La tâche du détective consistait à reconstruire l'histoire à partir de signes, d'indices infimes, de minuscules fossiles. Ces traces étaient à la fois des voies à suivre et des vestiges, des pistes à remonter jusqu'à un tangible événement passé — en l'occurrence un meurtre — et de menus débris, souvenirs de cet événement. Comme les chercheurs en histoire naturelle et les archéologues de ce milieu du dix-neuvième siècle, Whicher s'efforçait de reconstituer un scénario qui recollât ensemble les fragments qu'il avait trouvés. La chemise de nuit était son chaînon manquant, un objet imaginé étayant la pertinence de ses autres découvertes, l'équivalent du squelette qui faisait défaut à Darwin pour prouver que l'homme descendait bien du singe.
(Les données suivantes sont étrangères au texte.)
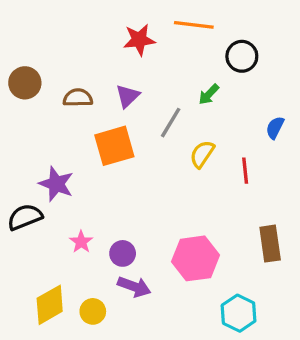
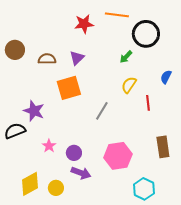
black circle: (242, 56) -> (146, 34), size x1.4
gray line: (171, 123) -> (102, 111), moved
yellow semicircle: (202, 154) -> (129, 85), moved

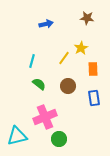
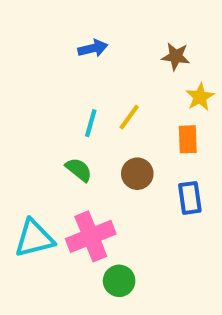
brown star: (87, 18) -> (176, 56), moved
yellow star: (81, 48) -> (200, 97), moved
cyan line: (32, 61) -> (91, 123), moved
cyan triangle: (17, 136) -> (34, 238), moved

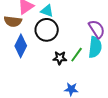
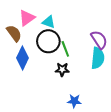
brown semicircle: (13, 21) -> (14, 33), turned -132
green line: (77, 55) -> (65, 49), moved, turned -56

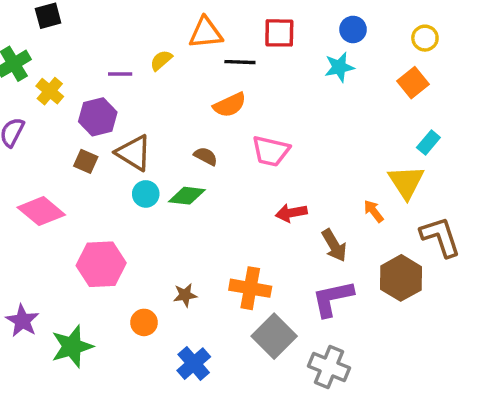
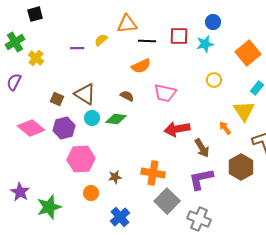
red square: (279, 33) -> (179, 36), moved
yellow circle: (425, 38) -> (214, 80), moved
orange square: (413, 83) -> (248, 53), size x1.4
purple hexagon: (98, 117) -> (64, 128), moved
red arrow: (291, 213) -> (177, 129), size x1.4
pink hexagon: (101, 264) -> (81, 159), moved

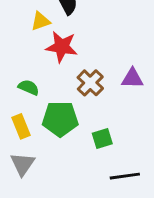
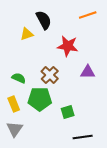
red star: (62, 47) -> (68, 46), moved
brown cross: (90, 83) -> (50, 75), moved

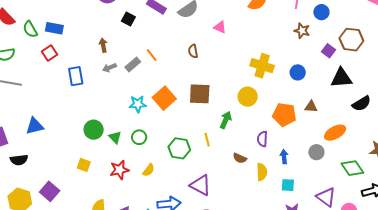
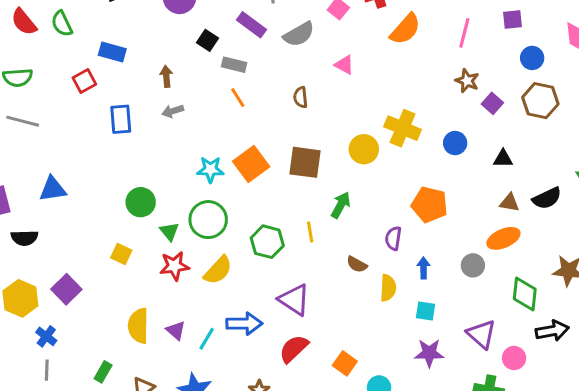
blue circle: (321, 12) -> (532, 58), moved
blue rectangle: (54, 28) -> (112, 52), moved
green semicircle: (30, 29) -> (62, 24), moved
purple square: (328, 51) -> (492, 103), moved
gray rectangle: (133, 65) -> (234, 65), moved, turned 49
black triangle: (341, 78) -> (503, 159), moved, size x0.6
yellow circle: (248, 97) -> (364, 149), moved
brown triangle: (311, 107) -> (509, 203), moved
green triangle: (115, 137) -> (169, 231), moved
green circle: (139, 137) -> (208, 220), size x1.6
green diamond: (352, 168) -> (525, 294), turned 35
yellow semicircle: (149, 170) -> (218, 270), size x1.5

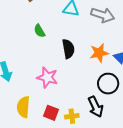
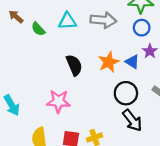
green semicircle: (39, 31) -> (38, 29), moved
black arrow: (96, 107) -> (132, 120), moved

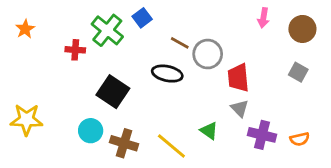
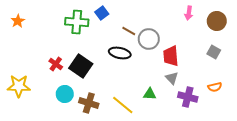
green cross: (107, 30) -> (77, 22), turned -35
red cross: (75, 50) -> (56, 64), moved, turned 32
green triangle: (209, 131) -> (150, 94), turned -32
orange semicircle: (300, 139) -> (215, 87), moved

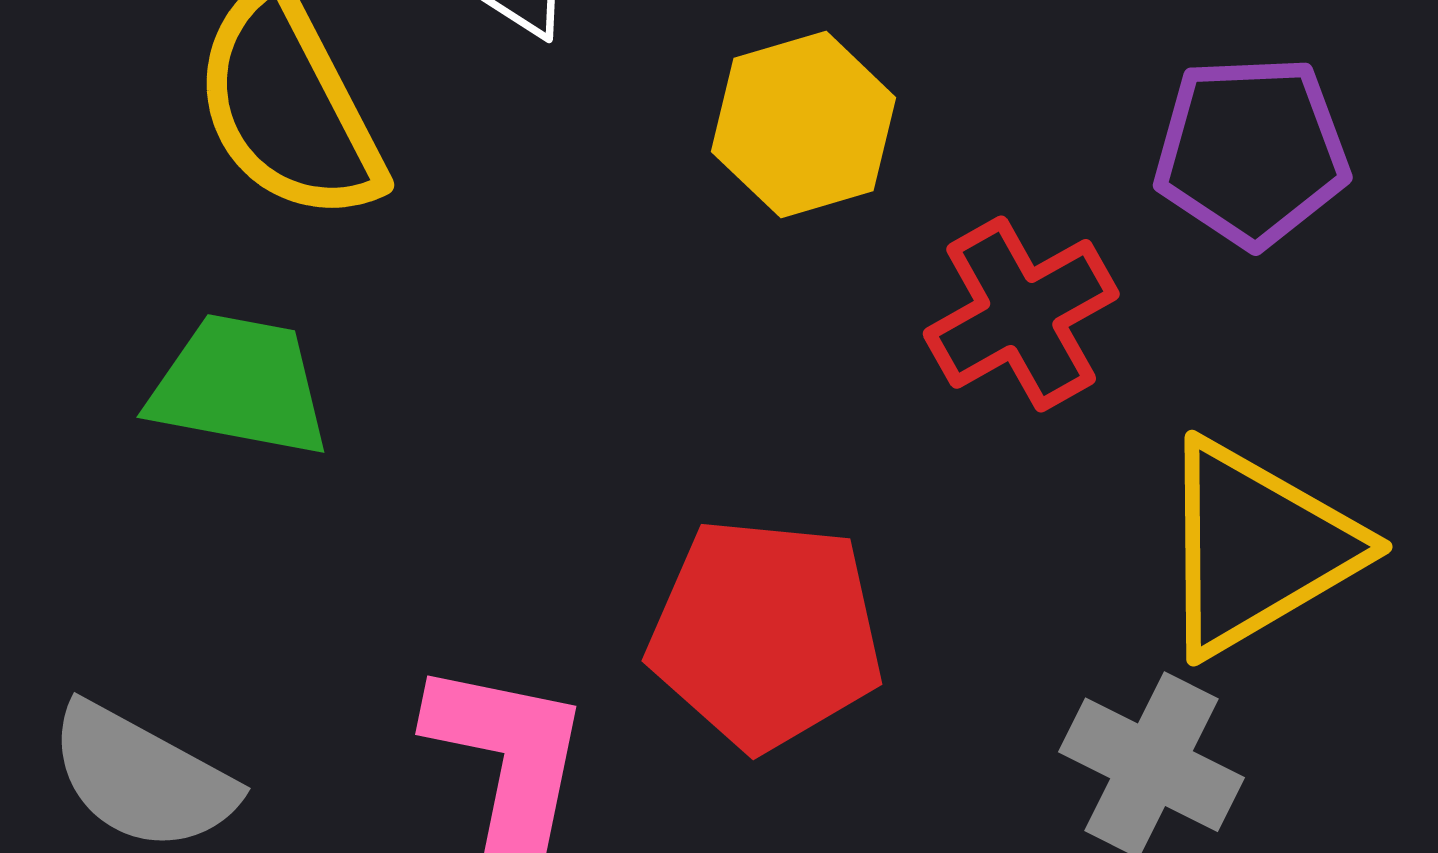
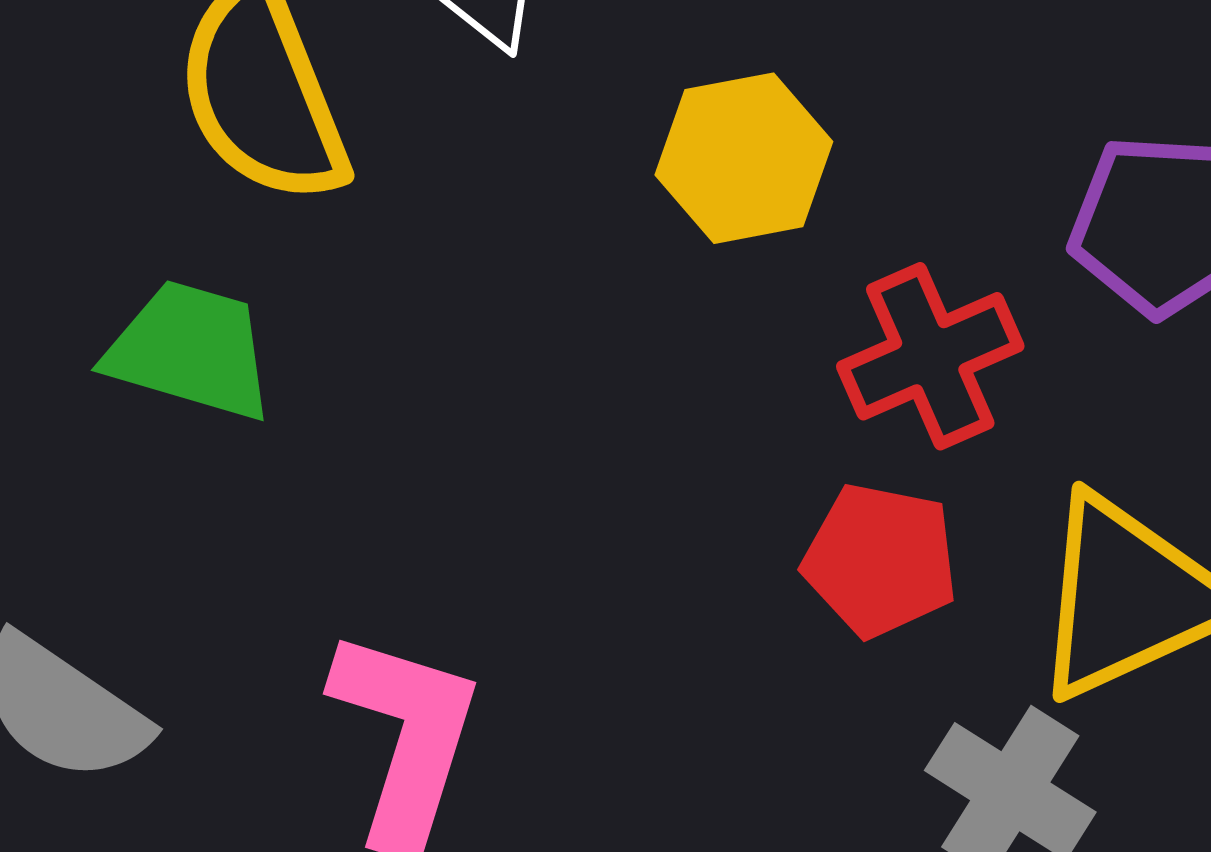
red pentagon: (766, 634) -> (880, 560), moved, size x0.7

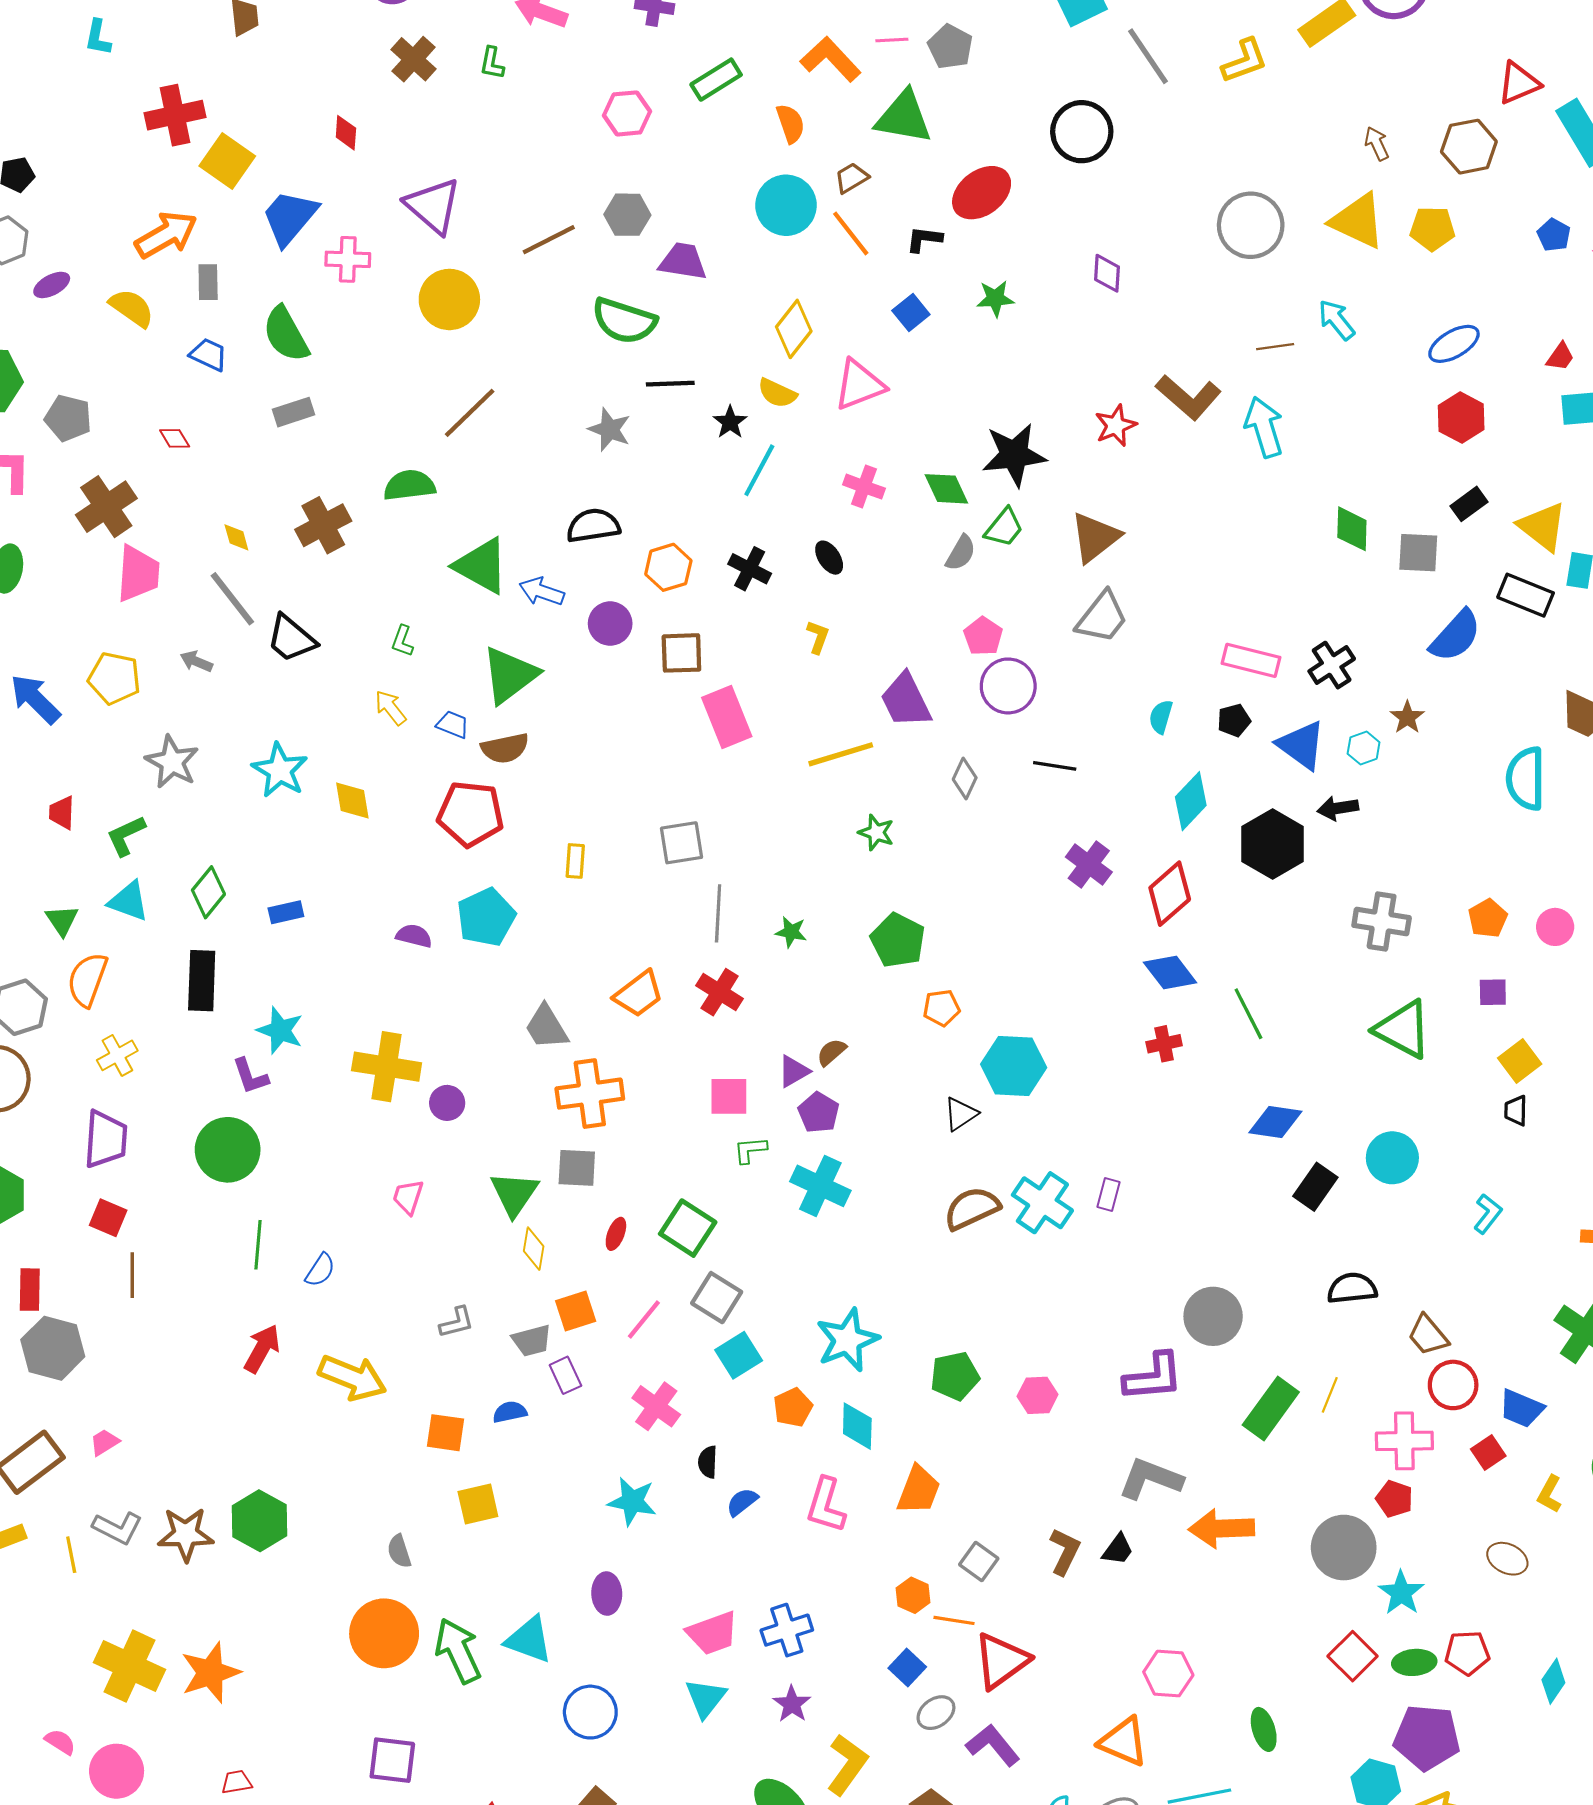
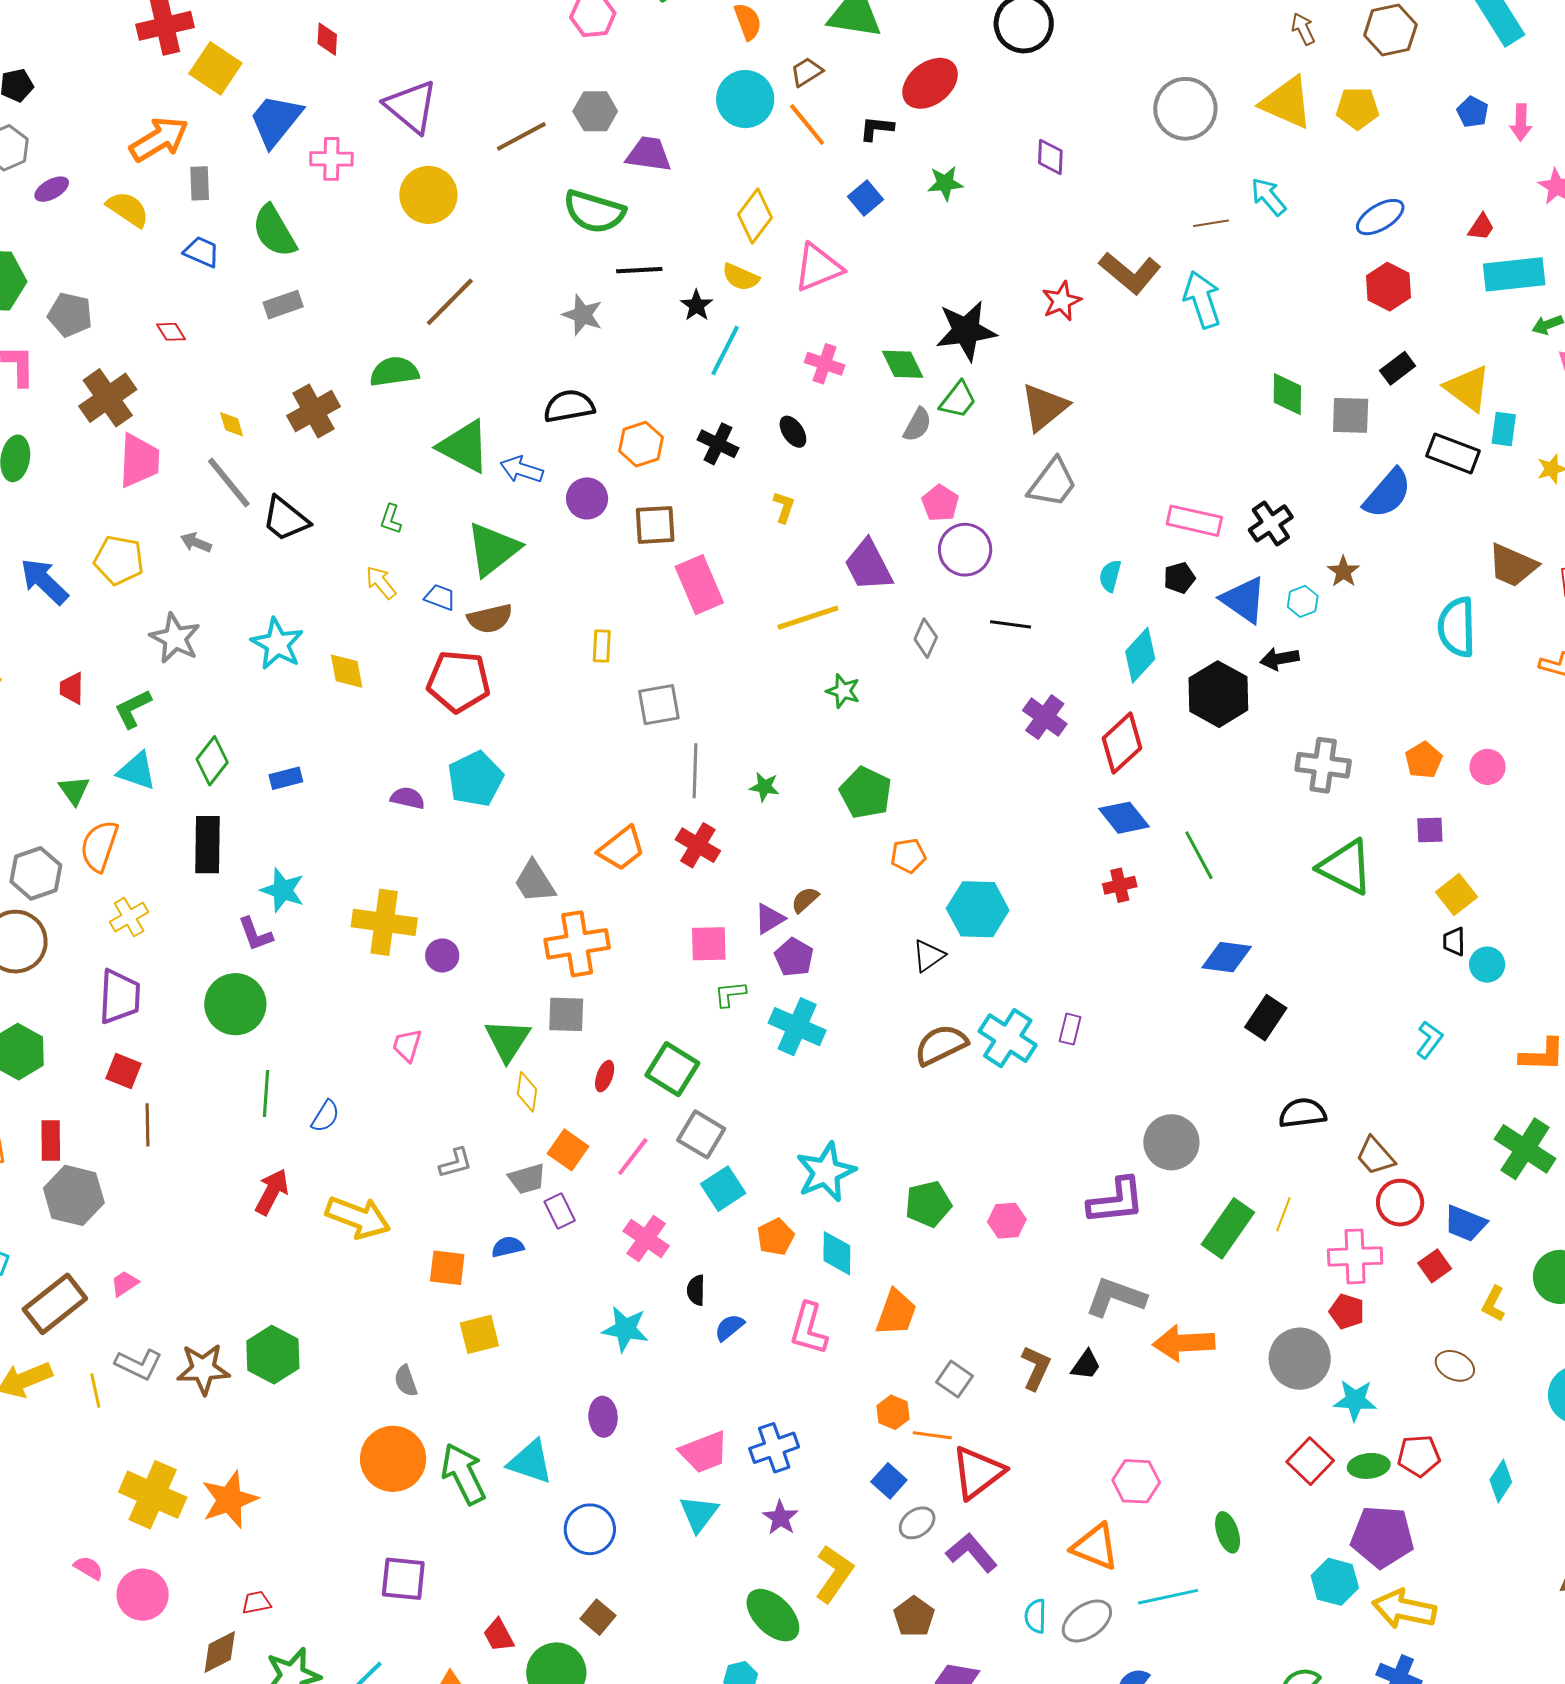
yellow rectangle: (575, 861) -> (602, 646), moved
cyan circle: (1392, 1158) -> (1487, 965), moved, size x0.7
orange square: (576, 1311) -> (568, 1150), turned -36
cyan star: (1401, 1593) -> (1355, 1400), turned -30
Dickens compare les détectives aux astronomes Leverrier et Adams, qui, en 1846, ont découvert Neptune, simultanément et séparément, en observant des déviations dans l'Orbite d'Uranus. Selon lui, ces savants ont révélé une nouvelle planète tout aussi mystérieusement que les détectives ont mis au jour une nouvelle forme de crime. Dans son ouvrage sur Road Hill, Stapleton opère le même rapprochement : "Il fallait un instinct de détective, avivé par le génie, pour localiser infailliblement l'emplacement de cette planète manquante que nul œil ne pouvait voir et dont la position ne se pouvait déterminer que par les calculs de l'astronomie." Leverrier et Adams recueillirent leurs indices par l'observation, mais ils firent leur découverte par déduction, en conjecturant l'existence d'un astre à partir de son influence sur un autre corps céleste. Il s'agissait à la fois d'un travail de logique et d'imagination, comme la théorie de l'évolution de Darwin et celle de Whicher sur la chemise de nuit de Constance.
Kate Summerscale, L'affaire de Road Hill House, trad. Éric Chedaille, Paris, Christian Bourgois éditeur, 2008, p. 216-217.